私は、手のひらに収まるにんじんの皮をむきながら横目でリュシアを見る。彼女は黙々とじゃがいもに向き合っていた。
……いや、向き合ってはいる。いるのだけれど。
その手元は、危なっかしいことこの上ない。
包丁の握りが逆。芋が逃げる。左手の添え方が甘くて、皮を剥くたびに「あっ……」と小さく声を漏らしては指先を引っ込める。
(おっと……こ、これは……)
見た目は完璧、頭脳は明晰、しかし包丁の扱いだけは壊滅的――!!
「リュシア様。よろしければ、わたくしが少し……お手伝いしても、よろしくて?」
なるべく丁寧に、言葉を選んで申し出る。
「……別に。あんたがやりたいなら、やれば」
口調はぶっきらぼうだが、拒絶ではない。なら、やらせてもらおう。
リュシアが包丁を渡してきたとき、その指がほんの少し、震えていた。
(かわいい……っ)
皮むき器を握ると、手が自然と動く。金属の冷たい感触が指先に馴染み、前世で何度も繰り返した動作が蘇る。母の手伝いで鍋の前に立っていた記憶が、遠くで反響するように思い出される。

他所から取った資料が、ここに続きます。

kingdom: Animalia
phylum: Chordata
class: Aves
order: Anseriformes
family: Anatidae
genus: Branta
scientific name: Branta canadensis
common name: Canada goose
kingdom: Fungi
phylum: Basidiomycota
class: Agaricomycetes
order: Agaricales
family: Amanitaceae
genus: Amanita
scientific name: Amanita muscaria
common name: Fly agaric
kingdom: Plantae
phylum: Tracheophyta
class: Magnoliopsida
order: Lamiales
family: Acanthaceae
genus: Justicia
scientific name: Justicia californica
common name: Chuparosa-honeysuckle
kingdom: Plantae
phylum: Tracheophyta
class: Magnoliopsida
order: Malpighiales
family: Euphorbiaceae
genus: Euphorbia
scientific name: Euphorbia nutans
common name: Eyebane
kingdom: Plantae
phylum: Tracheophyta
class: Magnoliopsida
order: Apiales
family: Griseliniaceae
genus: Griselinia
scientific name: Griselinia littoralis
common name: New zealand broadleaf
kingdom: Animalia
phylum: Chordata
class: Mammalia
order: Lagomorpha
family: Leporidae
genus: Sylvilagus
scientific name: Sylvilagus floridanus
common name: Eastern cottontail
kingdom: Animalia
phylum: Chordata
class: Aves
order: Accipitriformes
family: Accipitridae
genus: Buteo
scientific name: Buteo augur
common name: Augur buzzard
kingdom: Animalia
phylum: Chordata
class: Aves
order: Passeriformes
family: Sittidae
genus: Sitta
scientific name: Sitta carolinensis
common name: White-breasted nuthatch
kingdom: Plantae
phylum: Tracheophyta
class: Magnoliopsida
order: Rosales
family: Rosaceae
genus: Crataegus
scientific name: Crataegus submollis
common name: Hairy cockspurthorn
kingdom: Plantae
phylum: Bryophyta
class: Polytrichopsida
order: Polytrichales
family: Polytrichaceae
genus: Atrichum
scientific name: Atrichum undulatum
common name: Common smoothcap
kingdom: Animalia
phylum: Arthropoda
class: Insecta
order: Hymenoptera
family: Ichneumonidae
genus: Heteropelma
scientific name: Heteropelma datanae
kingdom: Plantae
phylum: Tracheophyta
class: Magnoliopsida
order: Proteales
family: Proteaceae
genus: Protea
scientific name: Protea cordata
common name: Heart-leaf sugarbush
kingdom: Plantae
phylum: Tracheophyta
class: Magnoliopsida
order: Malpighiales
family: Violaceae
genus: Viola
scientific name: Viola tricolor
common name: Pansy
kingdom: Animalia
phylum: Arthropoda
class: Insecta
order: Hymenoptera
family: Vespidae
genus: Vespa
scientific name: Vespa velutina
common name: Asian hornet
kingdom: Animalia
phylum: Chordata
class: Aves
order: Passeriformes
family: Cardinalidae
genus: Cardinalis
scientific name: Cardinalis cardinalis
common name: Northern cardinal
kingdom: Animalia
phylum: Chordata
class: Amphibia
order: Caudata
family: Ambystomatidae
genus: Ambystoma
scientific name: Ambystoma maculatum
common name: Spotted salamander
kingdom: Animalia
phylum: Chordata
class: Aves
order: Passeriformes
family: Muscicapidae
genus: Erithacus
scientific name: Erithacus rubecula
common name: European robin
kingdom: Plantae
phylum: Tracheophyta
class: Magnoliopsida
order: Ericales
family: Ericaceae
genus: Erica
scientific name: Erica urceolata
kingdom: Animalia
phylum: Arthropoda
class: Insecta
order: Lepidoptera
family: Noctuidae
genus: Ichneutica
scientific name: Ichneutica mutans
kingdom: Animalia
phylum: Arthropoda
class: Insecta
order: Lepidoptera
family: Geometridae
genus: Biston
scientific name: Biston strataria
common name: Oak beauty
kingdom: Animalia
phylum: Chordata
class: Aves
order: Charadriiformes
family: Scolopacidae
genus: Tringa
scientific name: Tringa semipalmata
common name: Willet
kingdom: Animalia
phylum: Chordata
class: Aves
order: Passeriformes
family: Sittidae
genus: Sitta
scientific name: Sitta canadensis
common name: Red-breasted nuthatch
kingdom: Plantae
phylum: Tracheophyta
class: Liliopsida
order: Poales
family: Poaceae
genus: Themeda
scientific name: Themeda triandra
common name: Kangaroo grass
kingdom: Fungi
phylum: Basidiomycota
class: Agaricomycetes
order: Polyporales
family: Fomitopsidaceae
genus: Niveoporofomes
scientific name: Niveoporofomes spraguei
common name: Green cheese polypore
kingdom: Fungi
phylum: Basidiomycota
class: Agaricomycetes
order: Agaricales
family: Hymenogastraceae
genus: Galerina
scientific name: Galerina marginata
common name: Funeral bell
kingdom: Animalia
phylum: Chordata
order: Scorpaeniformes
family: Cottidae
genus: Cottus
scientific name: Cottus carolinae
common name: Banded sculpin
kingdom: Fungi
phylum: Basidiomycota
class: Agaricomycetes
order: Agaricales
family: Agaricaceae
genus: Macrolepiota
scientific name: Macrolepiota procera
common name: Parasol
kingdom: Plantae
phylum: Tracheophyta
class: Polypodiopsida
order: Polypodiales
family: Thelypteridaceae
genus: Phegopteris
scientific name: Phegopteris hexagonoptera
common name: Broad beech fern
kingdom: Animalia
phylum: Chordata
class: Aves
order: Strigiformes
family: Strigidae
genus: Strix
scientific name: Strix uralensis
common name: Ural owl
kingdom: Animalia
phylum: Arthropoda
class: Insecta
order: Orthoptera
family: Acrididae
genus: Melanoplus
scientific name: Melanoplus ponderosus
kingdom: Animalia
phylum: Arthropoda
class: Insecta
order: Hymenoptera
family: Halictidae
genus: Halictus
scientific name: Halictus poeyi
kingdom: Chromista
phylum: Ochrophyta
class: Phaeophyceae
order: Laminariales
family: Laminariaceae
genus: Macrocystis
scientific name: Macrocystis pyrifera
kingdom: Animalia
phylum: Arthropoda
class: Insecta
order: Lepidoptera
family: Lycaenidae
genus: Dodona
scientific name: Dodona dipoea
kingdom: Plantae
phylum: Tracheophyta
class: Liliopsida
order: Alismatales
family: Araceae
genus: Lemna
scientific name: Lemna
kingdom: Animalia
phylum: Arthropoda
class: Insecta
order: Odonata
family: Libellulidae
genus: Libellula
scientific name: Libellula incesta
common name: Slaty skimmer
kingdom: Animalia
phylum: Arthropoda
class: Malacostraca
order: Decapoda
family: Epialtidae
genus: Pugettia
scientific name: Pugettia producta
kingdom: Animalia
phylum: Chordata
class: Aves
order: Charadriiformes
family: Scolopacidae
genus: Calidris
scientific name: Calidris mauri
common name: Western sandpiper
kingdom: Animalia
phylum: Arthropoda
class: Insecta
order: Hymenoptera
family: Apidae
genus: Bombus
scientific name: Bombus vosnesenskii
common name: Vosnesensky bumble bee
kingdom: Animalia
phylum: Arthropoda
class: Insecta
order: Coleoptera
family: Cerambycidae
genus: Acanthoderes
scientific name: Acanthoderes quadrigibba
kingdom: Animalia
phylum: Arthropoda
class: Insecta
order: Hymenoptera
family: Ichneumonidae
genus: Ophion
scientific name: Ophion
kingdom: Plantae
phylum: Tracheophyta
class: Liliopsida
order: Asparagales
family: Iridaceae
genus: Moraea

シュルシュルと皮がむけていく音。トントンと包丁がまな板を叩く軽やかなリズム。切った野菜から立つ青い香り――
「……貴族のくせに、どうしてそんなに料理ができるの?」
唐突に、彼女が問いかけてきた。
「あ、それは……お母様に……」
――とっさに口をついた言葉に、自分で動揺する。
それ、"前の母"のことだった。けれど、今目の前にいるのは、前世の友達でも、家族でもない。私の"今"の世界の住人だ。
(しまった……)
気まずさをごまかすように、視線をそらして鍋の中をのぞき込む。
ふいに、風が通り抜けた。どこかから、ふわりと香りが漂ってきた。
草のような、青いような、でもほんの少し甘い。懐かしさを含んだ匂い。
(……この香り)
私は立ち上がり、風下の茂みへ歩を進める。
それは小さな低木で、白い花をつけた植物だった。葉を軽くちぎって指でこすると、香りが強くなる。……たぶん、ハーブだ。
名前は出てこない。でも、なんだか思い出せそうな気がした。
――そのとき。
ふいに、記憶の中の声がよみがえった。